Lorsqu’il remonte dans la salle, Karmina est à nouveau attablée à l’estrade, avec devant elle un livre de compte qu’elle remplit avec soin. Sans même lever le nez, elle balance sa pique.
« Alors, t’as fait une sieste pour trainer si longtemps en bas ? »Cette fois, Gorim est en colère que son zèle passe ainsi pour de la paresse ; et plus encore de ne savoir quoi répondre à cette impertinente, ni comment. De toute manière, elle ne lui laisse pas le temps d’en placer une.
« Les tablettes, c’est la commande. » précise Karmina en désignant du bout de la plume deux plaques d’argile enchâssées dans un cadre de bois.
« Ça vient du Malt d’Or, un bon millésime, vieillie en fût, spécialement pour les officiels, le genre distingué. Avec ça je garde toujours une trace. Les fûts sont marqués au fer rouge, tu vois l’année, le contenu, comme ça ils savent ce qu’ils ont mis dedans, ce qu’ils peuvent encore vieillir, et combien de fois.

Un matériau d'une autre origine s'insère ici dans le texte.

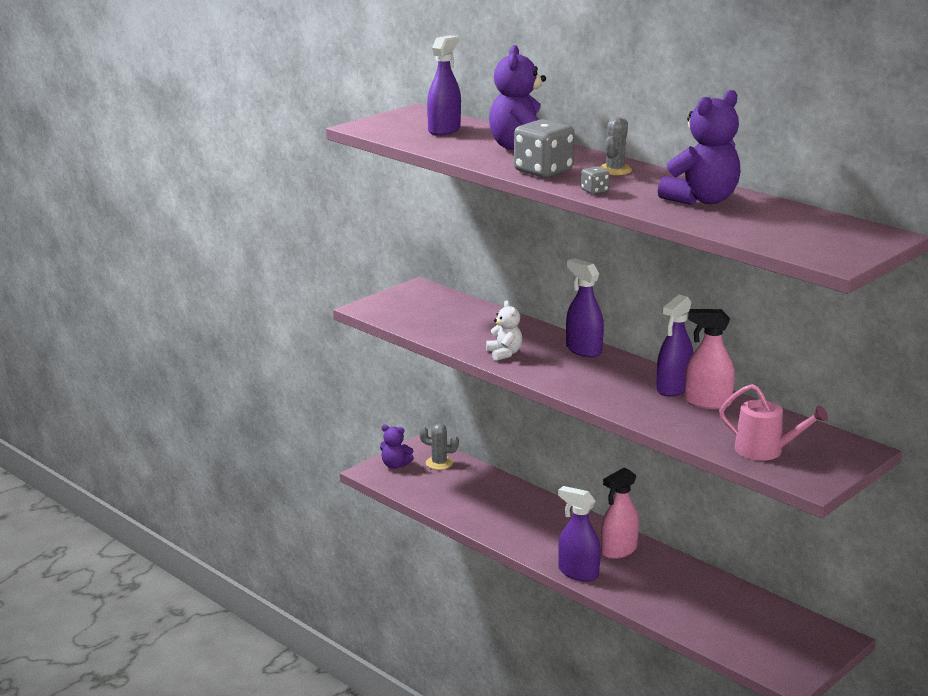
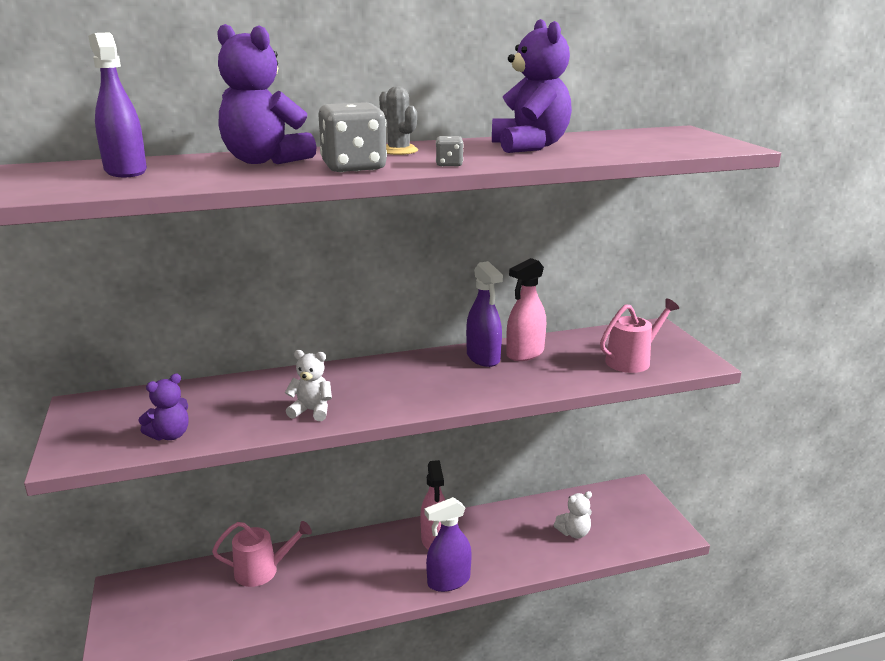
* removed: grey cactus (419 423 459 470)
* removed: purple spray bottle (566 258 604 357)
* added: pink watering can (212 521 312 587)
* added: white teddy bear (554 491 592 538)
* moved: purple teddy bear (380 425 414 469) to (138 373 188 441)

Du fût haut de gamme, ils les récupèrent. T’as les numéros sur les tablettes. Si un crétin les a gardés, tu les distingueras facilement. Si tu trouves le crétin. »« Est-ce que quelqu’un aurait pu… »« Descendre dans la cave ? Y’a un verrou sur la trappe, le genre lourd, je ferme parce qu’il y a toujours un ivrogne pour aller se fourrer dedans et foutre le merdier. Est-ce que quelqu’un aurait pu me piquer les clefs, faire une copie, ou je ne sais quoi ? Eh, tout est possible, c’est toi le milicien, à toi de me dire. »« Oui, alors est-ce que… »« Ecoute mon mignon, je la possède pas cette taverne, j’ai un propriétaire sur le dos. Soit tu me sors quelque chose d’intelligent, soit tu me laisses compter, vu ? Parce que si on retrouve pas cette bière, j’aurai intérêt à présenter de bons chiffres si je veux pas perdre ma place. Et je vais galérer à retrouver la confiance de mes commanditaires. Au fait, la réception c’est après-demain. T’as plus beaucoup de temps, alors traine pas en bavardages. »« Bonne journée m’dame. » marmonne le milicien en tournant les talons.